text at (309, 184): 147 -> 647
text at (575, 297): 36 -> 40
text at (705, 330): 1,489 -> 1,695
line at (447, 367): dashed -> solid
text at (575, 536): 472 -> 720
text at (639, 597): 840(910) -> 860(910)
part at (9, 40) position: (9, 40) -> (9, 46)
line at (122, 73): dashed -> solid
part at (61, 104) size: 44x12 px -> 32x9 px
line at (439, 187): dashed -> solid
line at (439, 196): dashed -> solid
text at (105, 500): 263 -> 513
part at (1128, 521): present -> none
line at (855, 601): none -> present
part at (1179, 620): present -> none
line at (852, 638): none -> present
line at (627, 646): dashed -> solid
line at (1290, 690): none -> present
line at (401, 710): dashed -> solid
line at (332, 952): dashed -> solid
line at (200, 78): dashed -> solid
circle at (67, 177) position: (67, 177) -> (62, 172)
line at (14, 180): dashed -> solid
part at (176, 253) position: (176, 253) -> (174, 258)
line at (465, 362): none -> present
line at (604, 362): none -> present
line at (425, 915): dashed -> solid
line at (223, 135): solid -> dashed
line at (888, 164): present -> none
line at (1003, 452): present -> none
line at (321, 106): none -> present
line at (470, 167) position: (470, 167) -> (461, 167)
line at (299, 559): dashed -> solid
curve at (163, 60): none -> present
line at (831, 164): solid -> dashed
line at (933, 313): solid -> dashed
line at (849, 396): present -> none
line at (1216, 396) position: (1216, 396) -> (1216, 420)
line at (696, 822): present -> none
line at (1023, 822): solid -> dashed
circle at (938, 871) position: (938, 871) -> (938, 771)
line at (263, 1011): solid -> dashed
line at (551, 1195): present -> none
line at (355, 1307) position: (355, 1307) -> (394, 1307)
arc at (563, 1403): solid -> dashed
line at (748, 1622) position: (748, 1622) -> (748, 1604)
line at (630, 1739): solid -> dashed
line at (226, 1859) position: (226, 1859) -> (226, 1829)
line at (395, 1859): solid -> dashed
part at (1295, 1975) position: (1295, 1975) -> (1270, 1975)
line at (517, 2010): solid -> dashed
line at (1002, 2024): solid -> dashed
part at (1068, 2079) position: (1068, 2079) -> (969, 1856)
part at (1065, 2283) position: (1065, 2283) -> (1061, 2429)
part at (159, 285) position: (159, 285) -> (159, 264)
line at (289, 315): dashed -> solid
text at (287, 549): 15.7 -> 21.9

- - -

• **TASK**:
Reproduce the data above word for word, starting at its first line and ending with the line that contains "line at (355, 1307)", including both.

• **COMPLETE ANSWER**:
text at (309, 184): 147 -> 647
text at (575, 297): 36 -> 40
text at (705, 330): 1,489 -> 1,695
line at (447, 367): dashed -> solid
text at (575, 536): 472 -> 720
text at (639, 597): 840(910) -> 860(910)
part at (9, 40) position: (9, 40) -> (9, 46)
line at (122, 73): dashed -> solid
part at (61, 104) size: 44x12 px -> 32x9 px
line at (439, 187): dashed -> solid
line at (439, 196): dashed -> solid
text at (105, 500): 263 -> 513
part at (1128, 521): present -> none
line at (855, 601): none -> present
part at (1179, 620): present -> none
line at (852, 638): none -> present
line at (627, 646): dashed -> solid
line at (1290, 690): none -> present
line at (401, 710): dashed -> solid
line at (332, 952): dashed -> solid
line at (200, 78): dashed -> solid
circle at (67, 177) position: (67, 177) -> (62, 172)
line at (14, 180): dashed -> solid
part at (176, 253) position: (176, 253) -> (174, 258)
line at (465, 362): none -> present
line at (604, 362): none -> present
line at (425, 915): dashed -> solid
line at (223, 135): solid -> dashed
line at (888, 164): present -> none
line at (1003, 452): present -> none
line at (321, 106): none -> present
line at (470, 167) position: (470, 167) -> (461, 167)
line at (299, 559): dashed -> solid
curve at (163, 60): none -> present
line at (831, 164): solid -> dashed
line at (933, 313): solid -> dashed
line at (849, 396): present -> none
line at (1216, 396) position: (1216, 396) -> (1216, 420)
line at (696, 822): present -> none
line at (1023, 822): solid -> dashed
circle at (938, 871) position: (938, 871) -> (938, 771)
line at (263, 1011): solid -> dashed
line at (551, 1195): present -> none
line at (355, 1307) position: (355, 1307) -> (394, 1307)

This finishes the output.